━━━━━ Dataset

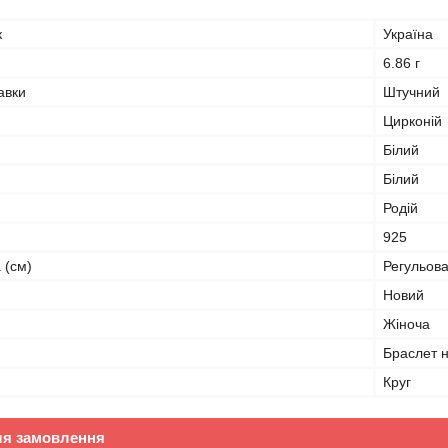
к
Україна
6.86 г
авки
Штучний
Цирконій
Білий
Білий
Родій
925
 (см)
Регульов
Новий
Жіноча
Браслет н
Круг
ля замовлення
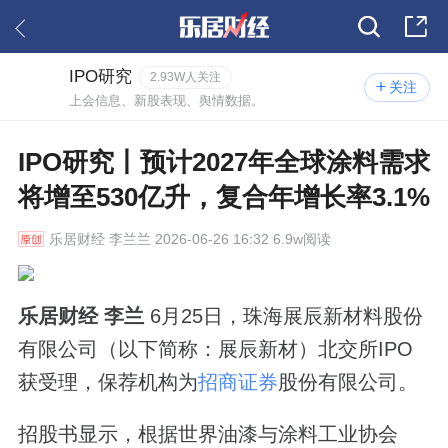
IPO研究
2.93W人关注
关注
上会信息、新股表现、舆情数据。
IPO研究丨预计2027年全球涂料需求
将增至530亿升，复合年增长率3.1%
乐居财经
李兰兰 2026-06-26 16:32 6.9w阅读
乐居财经 李兰
6月25日，珠海展辰新材料股份
有限公司（以下简称：展辰新材）北交所IPO
获受理，保荐机构为
招商证券
股份有限公司。
招股书显示，根据世界油漆与涂料工业协会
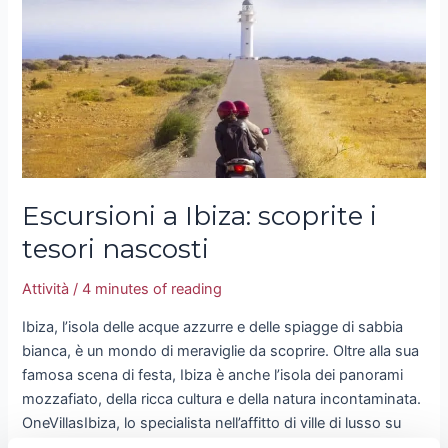
i
tesori
nascosti
Escursioni a Ibiza: scoprite i
tesori nascosti
Attività
/
4 minutes of reading
Ibiza, l’isola delle acque azzurre e delle spiagge di sabbia
bianca, è un mondo di meraviglie da scoprire. Oltre alla sua
famosa scena di festa, Ibiza è anche l’isola dei panorami
mozzafiato, della ricca cultura e della natura incontaminata.
OneVillasIbiza, lo specialista nell’affitto di ville di lusso su
questa magica isola spagnola, è l ‘indirizzo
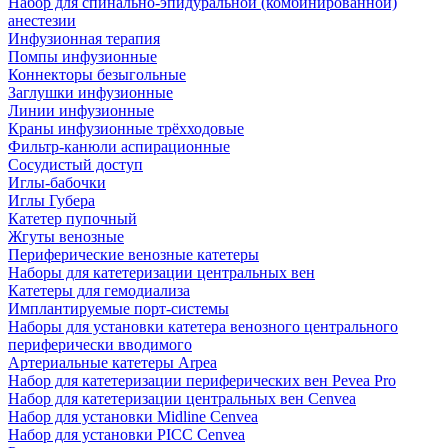
Набор для спинально-эпидуральной (комбинированной)
анестезии
Инфузионная терапия
Помпы инфузионные
Коннекторы безыгольные
Заглушки инфузионные
Линии инфузионные
Краны инфузионные трёхходовые
Фильтр-канюли аспирационные
Сосудистый доступ
Иглы-бабочки
Иглы Губера
Катетер пупочный
Жгуты венозные
Периферические венозные катетеры
Наборы для катетеризации центральных вен
Катетеры для гемодиализа
Имплантируемые порт‑системы
Наборы для установки катетера венозного центрального
периферически вводимого
Артериальные катетеры Arpea
Набор для катетеризации периферических вен Pevea Pro
Набор для катетеризации центральных вен Cenvea
Набор для установки Midline Cenvea
Набор для установки PICC Cenvea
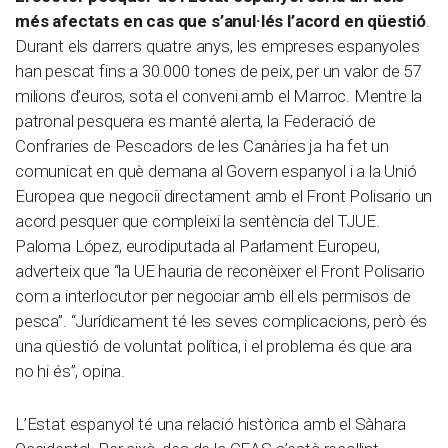
més afectats en cas que s’anul·lés l’acord en qüestió
.
Durant els darrers quatre anys, les empreses espanyoles
han pescat fins a 30.000 tones de peix, per un valor de 57
milions d’euros, sota el conveni amb el Marroc. Mentre la
patronal pesquera es manté alerta, la Federació de
Confraries de Pescadors de les Canàries ja ha fet un
comunicat en què demana al Govern espanyol i a la Unió
Europea que negociï directament amb el Front Polisario un
acord pesquer que compleixi la sentència del TJUE.
Paloma López, eurodiputada al Parlament Europeu,
adverteix que “la UE hauria de reconèixer el Front Polisario
com a interlocutor per negociar amb ell els permisos de
pesca”. “Jurídicament té les seves complicacions, però és
una qüestió de voluntat política, i el problema és que ara
no hi és”, opina.
L’Estat espanyol té una relació històrica amb el Sàhara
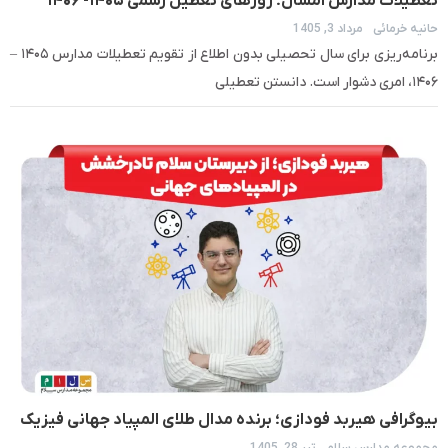
تعطیلات مدارس امسال؛ روزهای تعطیل رسمی ۱۴۰۵- ۱۴۰۶
حانیه خرمائی
مرداد 3, 1405
برنامه‌ریزی برای سال تحصیلی بدون اطلاع از تقویم تعطیلات مدارس ۱۴۰۵ –
۱۴۰۶، امری دشوار است. دانستن تعطیلی
بیوگرافی هیربد فودازی؛ برنده مدال طلای المپیاد جهانی فیزیک
مجموعه مدارس سلام
تیر 28, 1405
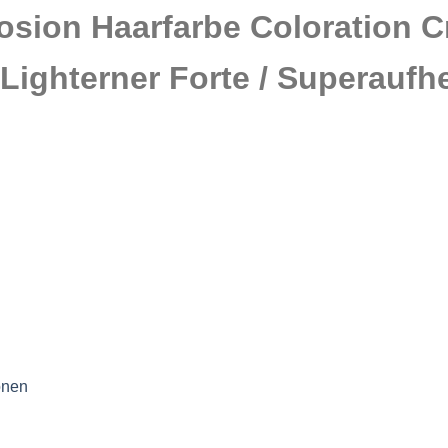
osion Haarfarbe Coloration 
Lighterner Forte / Superaufhe
onen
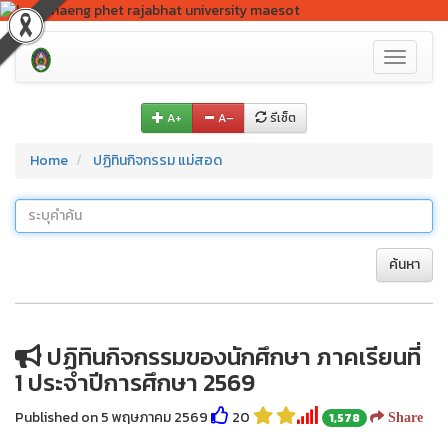
Toggle
navigati
A+
A–
รีเซ็ต
Home
ปฏิทินกิจกรรม แม่สอด
ค้นหา
ปฏิทินกิจกรรมของนักศึกษา ภาคเรียนที่
1 ประจำปีการศึกษา 2569
Published on 5 พฤษภาคม 2569
20
1,578
Share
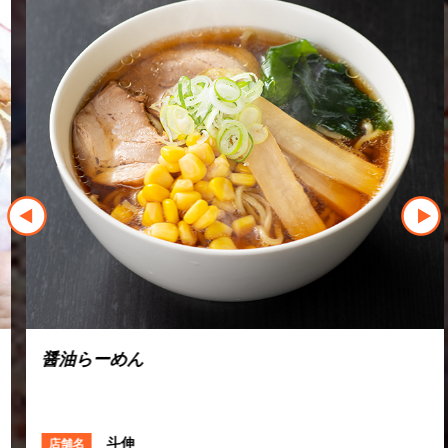
醤油らーめん
斗伸
店舗名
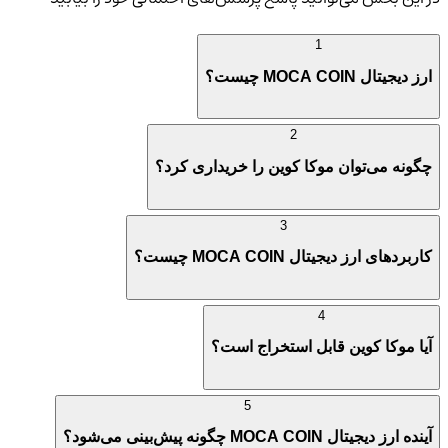
1
ارز دیجیتال MOCA COIN چیست؟
2
چگونه می‌توان موکا کوین را خریداری کرد؟
3
کاربردهای ارز دیجیتال MOCA COIN چیست؟
4
آیا موکا کوین قابل استخراج است؟
5
آینده ارز دیجیتال MOCA COIN چگونه پیش‌بینی می‌شود؟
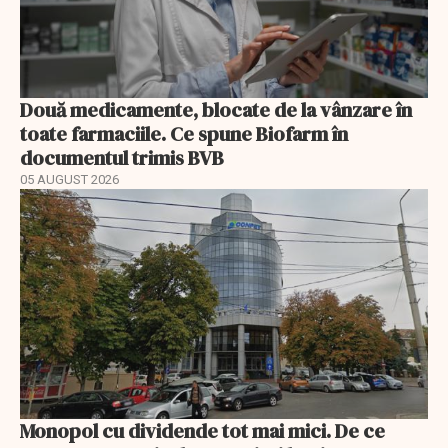
Două medicamente, blocate de la vânzare în
toate farmaciile. Ce spune Biofarm în
documentul trimis BVB
05 AUGUST 2026
Monopol cu dividende tot mai mici. De ce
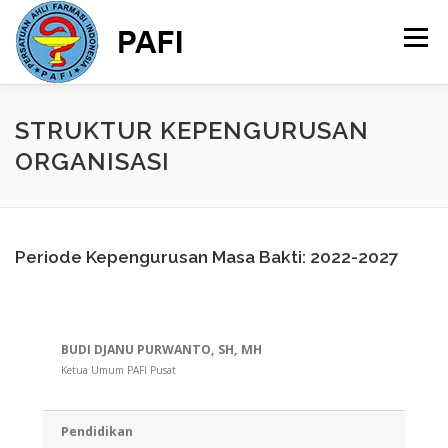
Skip
to
Menu
content
HOME
TENTANG KAMI
INFORMASI
STRUKTUR KEPENGURUSAN
ORGANISASI
MERCHANDISE
ANGGOTA
Periode Kepengurusan Masa Bakti: 2022-2027
BUDI DJANU PURWANTO, SH, MH
Ketua Umum PAFI Pusat
Pendidikan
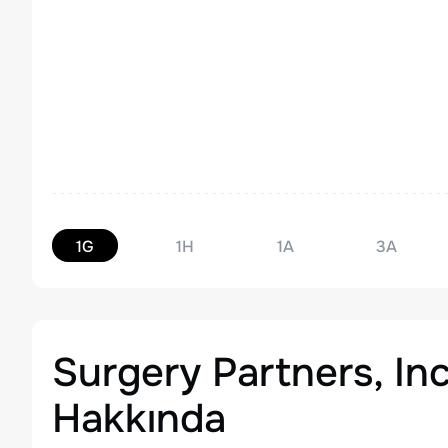
1G
1H
1A
3A
Surgery Partners, I
Hakkında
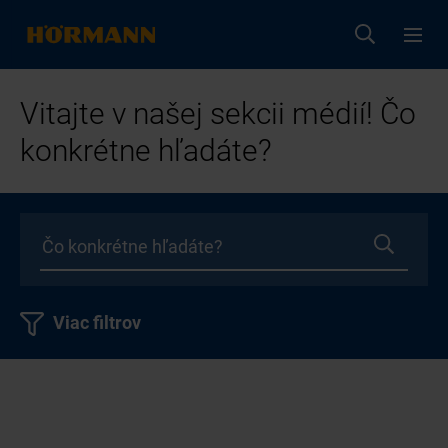
Vitajte v našej sekcii médií! Čo
konkrétne hľadáte?
Viac filtrov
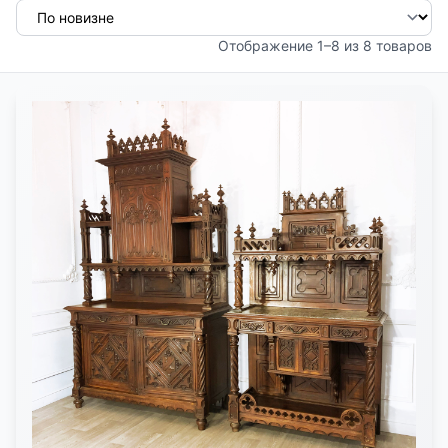
КОНТАКТЫ
Отображение 1–8 из 8 товаров
ДОСТАВКА И ОПЛАТА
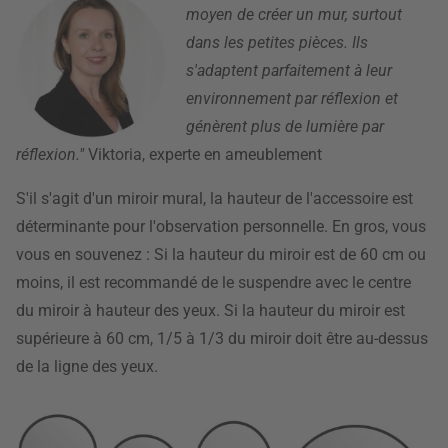
moyen de créer un mur, surtout
dans les petites pièces. Ils
s'adaptent parfaitement à leur
environnement par réflexion et
génèrent plus de lumière par
réflexion."
Viktoria, experte en ameublement
S'il s'agit d'un miroir mural, la hauteur de l'accessoire est
déterminante pour l'observation personnelle. En gros, vous
vous en souvenez : Si la hauteur du miroir est de 60 cm ou
moins, il est recommandé de le suspendre avec le centre
du miroir à hauteur des yeux. Si la hauteur du miroir est
supérieure à 60 cm, 1/5 à 1/3 du miroir doit être au-dessus
de la ligne des yeux.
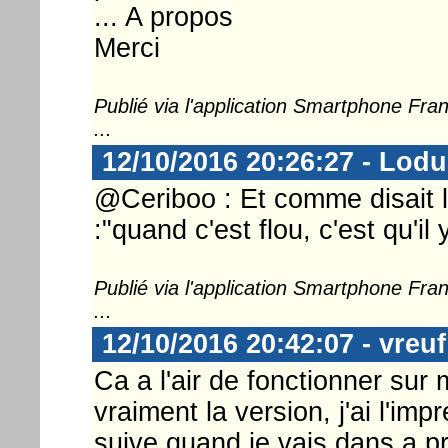
... A propos
Merci
Publié via l'application Smartphone Fr
...
12/10/2016 20:26:27 - Lod
@Ceriboo : Et comme disait 
:"quand c'est flou, c'est qu'il 
Publié via l'application Smartphone Fr
...
12/10/2016 20:42:07 - vreuf
Ca a l'air de fonctionner sur
vraiment la version, j'ai l'im
suive quand je vais dans a 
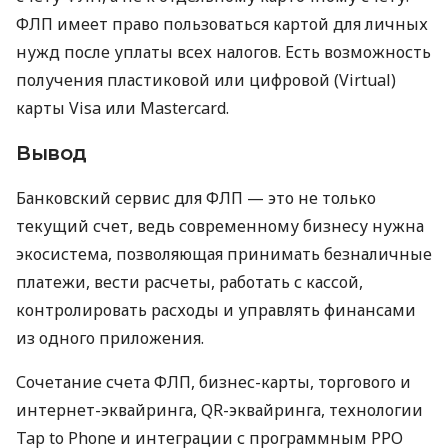
ФЛП имеет право пользоваться картой для личных
нужд после уплаты всех налогов. Есть возможность
получения пластиковой или цифровой (Virtual)
карты Visa или Mastercard.
Вывод
Банковский сервис для ФЛП — это не только
текущий счет, ведь современному бизнесу нужна
экосистема, позволяющая принимать безналичные
платежи, вести расчеты, работать с кассой,
контролировать расходы и управлять финансами
из одного приложения.
Сочетание счета ФЛП, бизнес-карты, торгового и
интернет-эквайринга, QR-эквайринга, технологии
Tap to Phone и интеграции с программным РРО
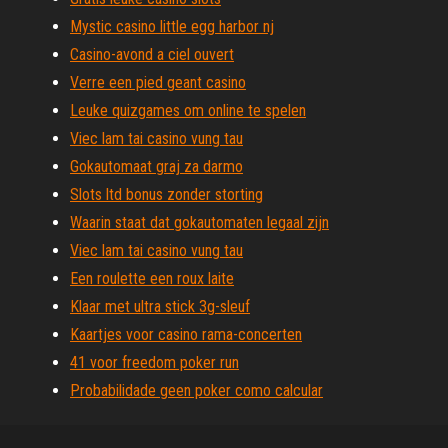
Mystic casino little egg harbor nj
Casino-avond a ciel ouvert
Verre een pied geant casino
Leuke quizgames om online te spelen
Viec lam tai casino vung tau
Gokautomaat graj za darmo
Slots ltd bonus zonder storting
Waarin staat dat gokautomaten legaal zijn
Viec lam tai casino vung tau
Een roulette een roux laite
Klaar met ultra stick 3g-sleuf
Kaartjes voor casino rama-concerten
41 voor freedom poker run
Probabilidade geen poker como calcular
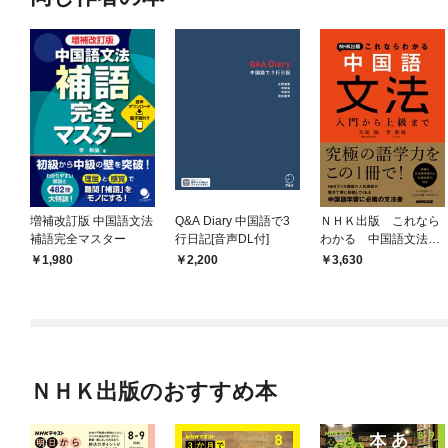
増補改訂版 中国語文法
Q&A Diary 中国語で3
ＮＨＫ出版 これなら
補語完全マスター
行日記[音声DL付]
わかる 中国語文法
入門から上級まで
1,980
2,200
3,630
ＮＨＫ出版のおすすめ本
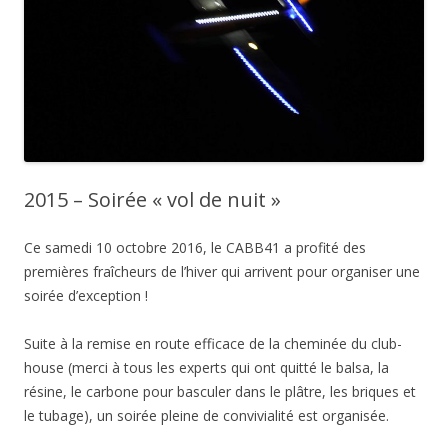
2015 – Soirée « vol de nuit »
Ce samedi 10 octobre 2016, le CABB41 a profité des
premières fraîcheurs de l’hiver qui arrivent pour organiser une
soirée d’exception !
Suite à la remise en route efficace de la cheminée du club-
house (merci à tous les experts qui ont quitté le balsa, la
résine, le carbone pour basculer dans le plâtre, les briques et
le tubage), un soirée pleine de convivialité est organisée.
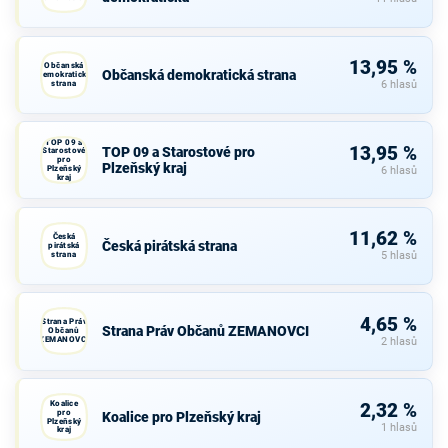
13,95 %
Občanská
Občanská demokratická strana
demokratická
strana
6 hlasů
TOP 09 a
13,95 %
TOP 09 a Starostové pro
Starostové
pro
Plzeňský kraj
Plzeňský
6 hlasů
kraj
11,62 %
Česká
Česká pirátská strana
pirátská
strana
5 hlasů
4,65 %
Strana Práv
Strana Práv Občanů ZEMANOVCI
Občanů
ZEMANOVCI
2 hlasů
Koalice
2,32 %
pro
Koalice pro Plzeňský kraj
Plzeňský
1 hlasů
kraj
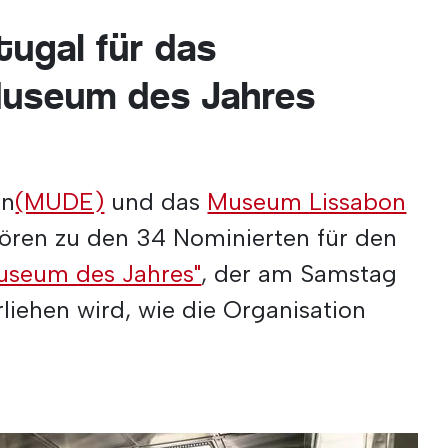
tugal für das
Museum des Jahres
gn
(MUDE)
und das
Museum Lissabon
ren zu den 34 Nominierten für den
useum des Jahres"
, der am Samstag
rliehen wird, wie die Organisation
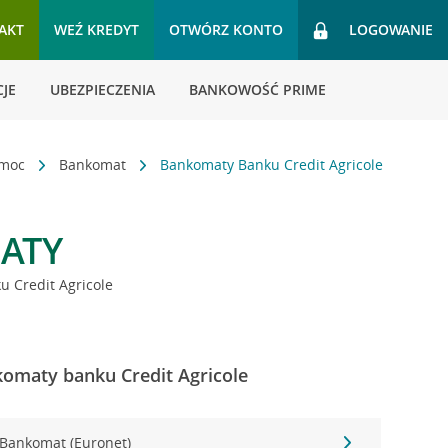
AKT
WEŹ KREDYT
OTWÓRZ KONTO
LOGOWANIE
JE
UBEZPIECZENIA
BANKOWOŚĆ PRIME
omoc
Bankomat
Bankomaty Banku Credit Agricole
ATY
 Credit Agricole
omaty banku Credit Agricole
Bankomat (Euronet)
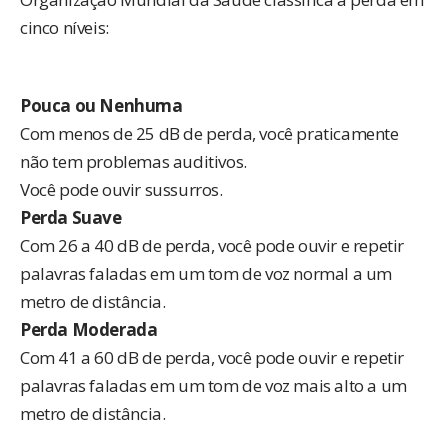
cinco níveis:
Pouca ou Nenhuma
Com menos de 25 dB de perda, você praticamente
não tem problemas auditivos.
Você pode ouvir sussurros.
Perda Suave
Com 26 a 40 dB de perda, você pode ouvir e repetir
palavras faladas em um tom de voz normal a um
metro de distância.
Perda Moderada
Com 41 a 60 dB de perda, você pode ouvir e repetir
palavras faladas em um tom de voz mais alto a um
metro de distância.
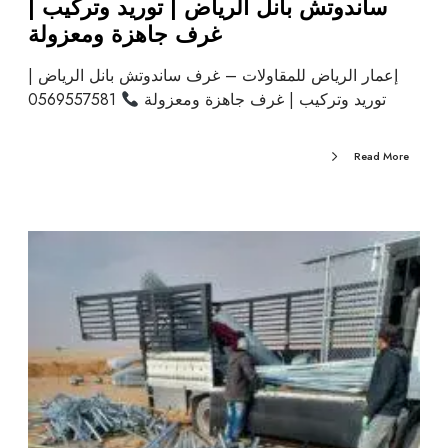
ساندوتش بانل الرياض | توريد وتركيب |
غرف جاهزة ومعزولة
إعمار الرياض للمقاولات – غرف ساندوتش بانل الرياض |
توريد وتركيب | غرف جاهزة ومعزولة
0569557581
Read More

━━━━━━━━━━

• [What you are asked to do]: Determine how many lines in the records above have the string "MOCA". Only the number should be returned.

• [Exercise output]: 3